Following the incident, the group went to the Maple Shade Police Department where officers refused to file their complaint about the confrontation and threats. King and McCall contacted Ulysses Simpson Wiggins then President of the Camden County Branch NAACP, who helped them successfully file a police report. The New York Times states that "the complaint was against Ernest Nichols, a white tavern owner in Maple Shade, N.J., and said that he had refused to serve the black students and their dates in June 1950, and had threatened them by firing a gun in the air. The complaint was signed by the two students. One of the signatures, in a loopy, slanted cursive, reads 'M. L. King Jr.'"

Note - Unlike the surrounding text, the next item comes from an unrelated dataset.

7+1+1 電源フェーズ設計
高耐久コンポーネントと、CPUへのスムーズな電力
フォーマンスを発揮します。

Nichols was charged with disorderly conduct and violation of the anti-discrimination law. He was found guilty and fined $50 for his actions, however the racial discrimination count was dismissed. In a statement submitted "in the spirit of assisting the Prosecutor" Nichol's attorney claimed that:
Mr. Nichols claims that this act was not intended as a threat to his colored patrons. The colored patrons, on the other hand, while they admit that the gun was not pointed at them or any of them, seemed to think that it was a threat. Mr. Nichols on the other hand states that he has been held up before and he wanted to alert his watchdog who was somewhere outside on the tavern grounds.
— Statement on Behalf of Ernest Nichols, State of New Jersey vs. Ernest Nichols, by W. Thomas McGann

== Legacy ==
Albeit a small act of protest and activism against racial injustice the Mary's Cafe sit-in demonstrated the power of non-violent civil disobedience. Nichols's reaction in retrieving a weapon and discharging it in the air whether to scare the group or merely to summon his guard dog to young people's refusal to leave unserved likely showed King the potency of such tactics. The Mary's Cafe sit-in is believed to be the first deployment of the non-violence and civil disobedience tactics which would distinguish Dr. King's activism and legacy.

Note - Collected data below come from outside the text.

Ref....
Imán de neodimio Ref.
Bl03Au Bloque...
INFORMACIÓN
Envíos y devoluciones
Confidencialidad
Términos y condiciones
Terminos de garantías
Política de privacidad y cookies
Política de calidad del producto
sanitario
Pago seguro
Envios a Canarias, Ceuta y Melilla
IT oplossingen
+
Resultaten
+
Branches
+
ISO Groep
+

The Mary's Cafe sit-in occurred six months prior to Dr. Mordecai Johnson's 1950 Lecture on Mahatma Gandi at the First Unitarian Church of Philadelphia on November 19, 1950 where King would be formally exposed to these tactics. At that lecture and in discussions with Dr. Johnson lasting late into the night at the Fellowship House (who sponsored the lecture), Dr. King would be inspired and galvanized by of how Mahatma Gandhi integrated Henry David Thoreau's theory of Nonviolent resistance and civil disobedience tactics.

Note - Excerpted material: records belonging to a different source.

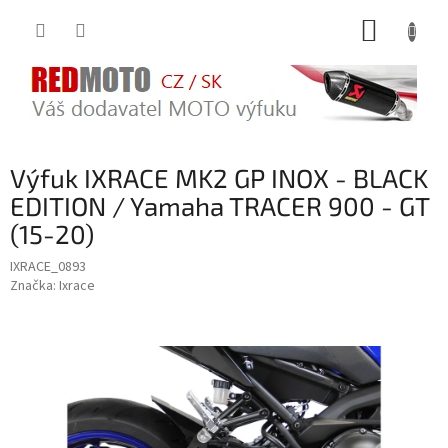
Přejít
NÁKUP
na
obsah
KOŠÍK
Výfuk IXRACE MK2 GP INOX - BLACK
EDITION / Yamaha TRACER 900 - GT
(15-20)
IXRACE_0893
Značka:
Ixrace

== Historical recognition ==
Patrick Duff, a South Jersey resident and amateur historian, discovered the police report detailing the events at Mary's Cafe and clarifying time and location details around Dr. Mordecai Johnson's 1950 Lecture on Mahatma Gandi. Duff became interested in King's South Jersey civil rights legacy after learning King and McCall resided at 753 Walnut Street while attending Crozer Seminary. Seeking to recognition of the property as a Camden connection to Dr. King, Duff had been searching the archive held by The Martin Luther King, Jr. Research and Education Institute in 2015 leading to these discoveries.